Monday, November 14, 2005

Confessions of a Monkey Tosser

Although I don't remember any specifics at all in re the tossed monkey caper, and although this should not be construed as an actual confession, I somehow believe it must have been me who tossed the monkey: not only because it sounds like something I'd do, and not only because you and I did such things to each other along our early way, but also because you beaned me with one of your damned alphabet blocks (those things hurt) and nobody grownup did anything about it (that I remember clearly; injustice leaves permanent scars).

The resulting window derring-do made you a family legend, in any case, for which you likely have me to thank. Good thing Aunt Dorothy came along when she did, though, to spot your tiny fingers digging into that second-story windowsill. As I say, I don't remember a thing about the monkey, though allegorically I do remember the real eggshell Humpty-Dumpty that Dad had made (before he went off to Germany, where at about that time he was taking part in the Battle of the Bulge) that was hanging on our bedroom wall... I remember so much else from that time on Mountain Street during the war years, which memories I shall delve into here from time to time as they epiphanize, for example the cranial oleomargarine escapade...

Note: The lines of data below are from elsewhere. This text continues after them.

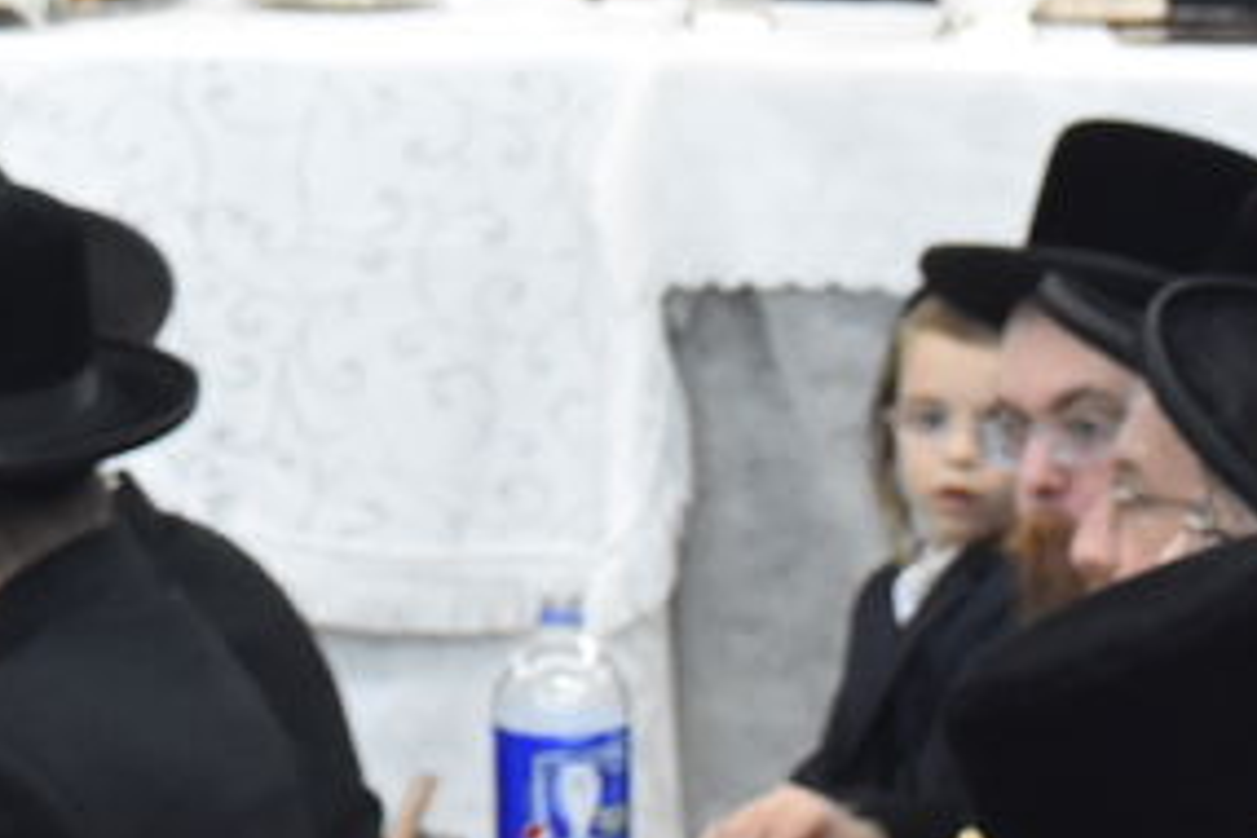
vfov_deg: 6.1
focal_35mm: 221
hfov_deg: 9.2
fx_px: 7716
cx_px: -40
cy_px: -410
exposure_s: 1/100
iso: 1600
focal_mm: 30
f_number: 5.6
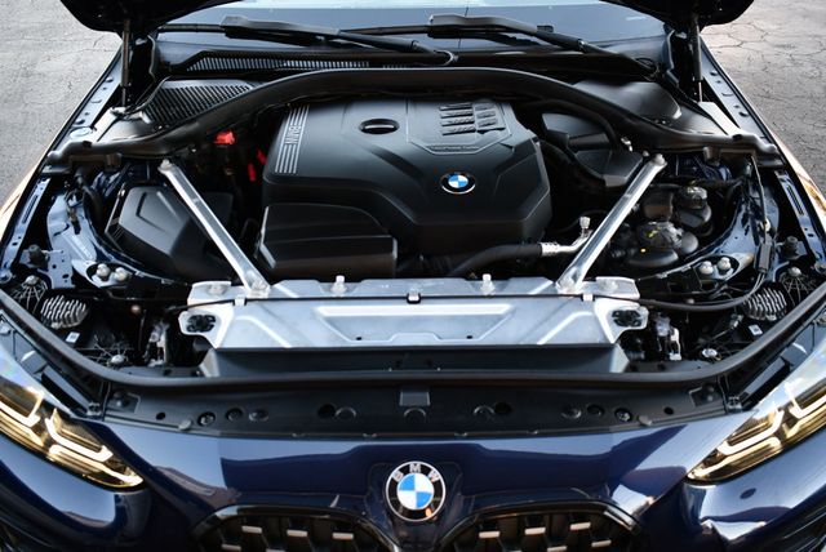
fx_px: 827
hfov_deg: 53.1
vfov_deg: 36.9
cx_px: 413
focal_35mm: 36
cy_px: 276
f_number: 3.5
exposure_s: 1/250
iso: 500
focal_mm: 18
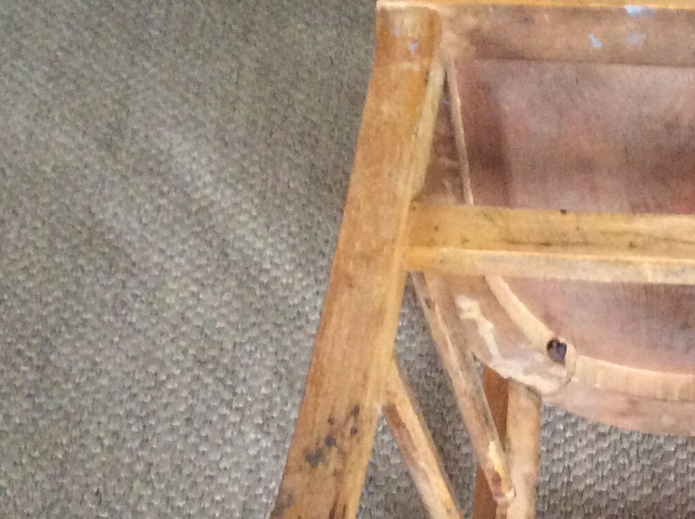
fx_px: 1664
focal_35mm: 83
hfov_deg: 22.7
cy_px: 582
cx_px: 682
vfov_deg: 17.1
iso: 250
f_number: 2.4
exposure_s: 1/17
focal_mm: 3.3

As to the tree house, some years later we had built one in the tree out back of the Post on Delaware Avenue and were so excited we begged Mom to let us stay home from school one Friday and play in it, which we did with another hookeying kid (Eddie V?), who, when he came out back to join in the aerial fun, told me that a boy had just come to our front door. I ran out there to see if it was somebody else playing hookey and found that it was goody-two-shoes John M from St. James grammar school, who had been sent by the fearsome Mother Superior Terror of God Incarnate, who devilishly suspected shenanigans on our part (both of us sick at the same time??) Actually, it was the only time we'd ever done that. We were good, if dangerous, students.

I arrived breathless at the front door just as Mom at the top of the stairs was assuring unctuous John that you and I were extremely sick in bed. There was no way smarmalot John would ever cover for us. We were doomed. That whole weekend was spent in the black depths and roiling bowels of doom. Nothing much happened on Monday, though; I'd have remembered if it had been anything like the hell I expected.

Just goes to show that even in retrospect, hookey is way more memorable than school.